Во-первых, рассказывая об этих работах, ЮМ сумел как-то незаметно дать почувствовать гораздо более общие вещи — как представить себе поведение клеток и почему это самое интересное, чем стоит заниматься. Я не сомневаюсь, что, рассказывай он о каких-нибудь других работах, эффект был бы тот же — передача этого неформулируемого, интуитивного (сейчас я бы сказал «эмпатического») ощущения-понимания клетки, которым он сам владел и которым худо-бедно руководствуются сейчас его ученики. Стоит здесь добавить, что Юрий Маркович любил говорить: «У клетки есть душа» и, возможно, сказал так и на той лекции. Во всем вышесказанном нет мистики (или все-таки немного есть?), так или иначе, встречаются вещи, которые нельзя выразить точными словами, но можно передать вот так, «через влияние». Обычно это и есть самое интересное.

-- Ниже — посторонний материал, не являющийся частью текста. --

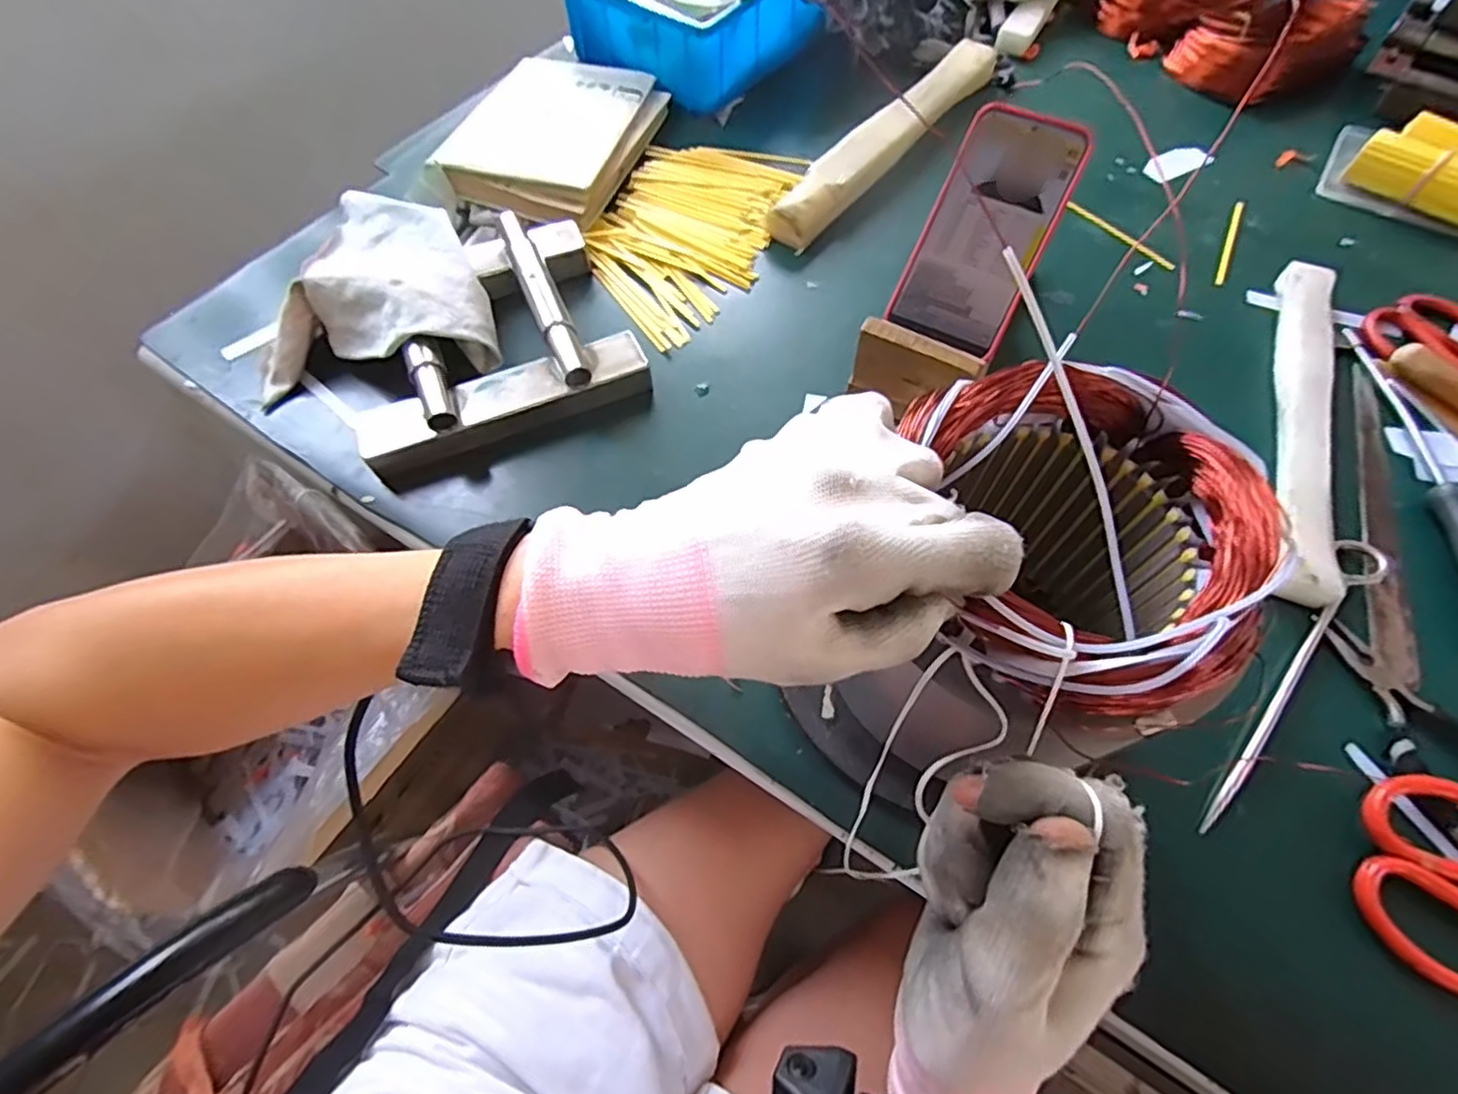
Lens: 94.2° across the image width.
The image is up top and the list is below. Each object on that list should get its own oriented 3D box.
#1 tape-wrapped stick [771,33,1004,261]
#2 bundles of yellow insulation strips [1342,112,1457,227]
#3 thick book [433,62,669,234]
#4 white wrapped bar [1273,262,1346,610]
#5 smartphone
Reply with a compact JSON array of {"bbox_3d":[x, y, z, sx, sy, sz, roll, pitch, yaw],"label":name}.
[{"bbox_3d":[0.151,-0.378,0.625,0.046,0.042,0.344,35,67,18],"label":"tape-wrapped stick"},{"bbox_3d":[0.600,-0.311,0.569,0.079,0.046,0.121,-34,66,-17],"label":"bundles of yellow insulation strips"},{"bbox_3d":[-0.158,-0.372,0.615,0.148,0.042,0.223,17,62,10],"label":"thick book"},{"bbox_3d":[0.397,-0.091,0.465,0.033,0.021,0.298,19,63,11],"label":"white wrapped bar"},{"bbox_3d":[0.180,-0.221,0.473,0.081,0.015,0.162,26,99,14],"label":"smartphone"}]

Во-вторых, достаточно было послушать Васильева полчаса (а лекция продолжалась дольше), чтобы почувствовать необыкновенную привлекательность его личности, независимо от того, о чем он рассказывал. Сразу было видно, что перед тобой замечательно умный, яркий, интеллигентный и много знающий человек, и вместе с тем доступный, не высокомерный, с которым, наверное, будет легко и интересно поговорить о клетках и о многом другом. И тут еще все так совпало с моими детскими мечтами! Так что, когда семинар кончился, я подумал, как герой только что опубликованного «Театрального романа» Булгакова про Художественный театр: «Это мир мой».
Как у Л. Н. Толстого
Еще один эпизод, года два спустя после первого, помню довольно отчетливо, и тоже попытаюсь изобразить с помощью великой русской литературы. Я еще учился на мехмате и только начинал работать в лаборатории Юрия Марковича вместе с несколькими моими однокурсниками, тоже участниками Васильевского семинара. Считалось, что раз мы математики, нам надо начать с каких-то задач, где математика может как-то пригодиться. В это время Вита Ильинична Гельштейн изучала пространственное распределение митозов в культурах эпителиальных клеток (Гельштейновских гепатом), и мы с Володей Розенблатом были привлечены к этой работе. Задача заключалась в том, чтобы выявить неслучайность в распределении митозов и попытаться понять, как она возникает. Делали мы это под руководством Александра Павловича (Саши) Лавута, сына «тихого еврея», упомянутого в поэме Маяковского, — математика, диссидента и неправдоподобно хорошего человека, работавшего тогда у И. М. Гельфанда. Розенблат уже тогда хорошо программировал (потом в США он сделал это своей профессией), и они с Лавутом писали какую-то программу. Моей функцией была помощь в составлении физической карты митозов — большой простыни, склеенной из листов миллиметровой бумаги, на которой были нарисованы все интерфазные и митотические клетки, как они были видны под микроскопом. Эту простыню Васильев решил показать Гельфанду, и мы вчетвером (он, Лавут, Розенблат и я) в одно воскресенье поехали в Перхушково, на дачу Израиля Моисеевича.